Kulbhushan Jadhav was sentenced to death by a Pakistani military court in 2017.

India’s counsel on the Kulbhushan Jadhav case, Harish Salve has said that the country may have to back to the International Court of Justice (ICJ) to get direction as Pakistan has failed acted on the court’s decision and give access to the retired Indian Navy official.

Kulbhushan Jadhav, accused of spying by Pakistan, was sentenced to death by now-abolished military courts in April 2017. In its July 2019 order, the ICJ had asked Pakistan to undertake an “effective” review of the conviction and sentence of Kulbhushan Jadhav and asked it to grant consular access to him without further delay.

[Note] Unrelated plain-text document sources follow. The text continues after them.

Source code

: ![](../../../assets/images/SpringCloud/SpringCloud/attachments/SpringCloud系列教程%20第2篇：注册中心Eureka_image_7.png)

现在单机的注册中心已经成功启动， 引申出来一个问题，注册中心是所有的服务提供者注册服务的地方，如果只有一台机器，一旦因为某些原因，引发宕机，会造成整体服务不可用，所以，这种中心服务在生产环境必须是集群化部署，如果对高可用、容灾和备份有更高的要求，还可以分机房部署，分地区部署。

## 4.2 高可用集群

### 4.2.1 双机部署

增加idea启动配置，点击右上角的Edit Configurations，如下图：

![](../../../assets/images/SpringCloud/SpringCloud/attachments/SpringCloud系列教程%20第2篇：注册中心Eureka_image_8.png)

Harish Salve, who was sharing the case Kulbhushan Jadhav insights in an online lecture, said India has had seven or eight exchanges with Pakistan. “We have been trying to persuade Pakistan to let him go. If they want to say they are releasing him on humanitarian grounds, they can do so. We want him back,” Harish Salve said.

“It has become a big ego problem in Pakistan. We have written them several letters, they just keep denying. I think we have reached a point where we may have to decide on whether we want to go back to the ICJ for the consequential directions. Pakistans has just not moved ahead,” he said.

On the question of how can India assure that Kulbhushan Jadhav does not get treated like Sarabjit Singh, Harish Salve said India has been doing all that is possible, including keeping the spotlight on the case.

He also said that the case is also mentioned in the ICJ’s annual presentation of important cases to the United Nations (UN). “We have kept the glare on this case in the hope that Pakistan, despite what it, will not act worse than it generally does,” Harish Salve said.

Jadhav was sentenced to death by a Pakistani military court on charges of espionage and terrorism in April 2017. Weeks later, India approached the ICJ against Pakistan for denial of consular access to Jadhav and to challenge the death sentence.

In its verdict in the case on July 17, the ICJ ordered Pakistan to undertake an “effective” review of the conviction and sentence of Jadhav and asked it to grant consular access to him without further delay.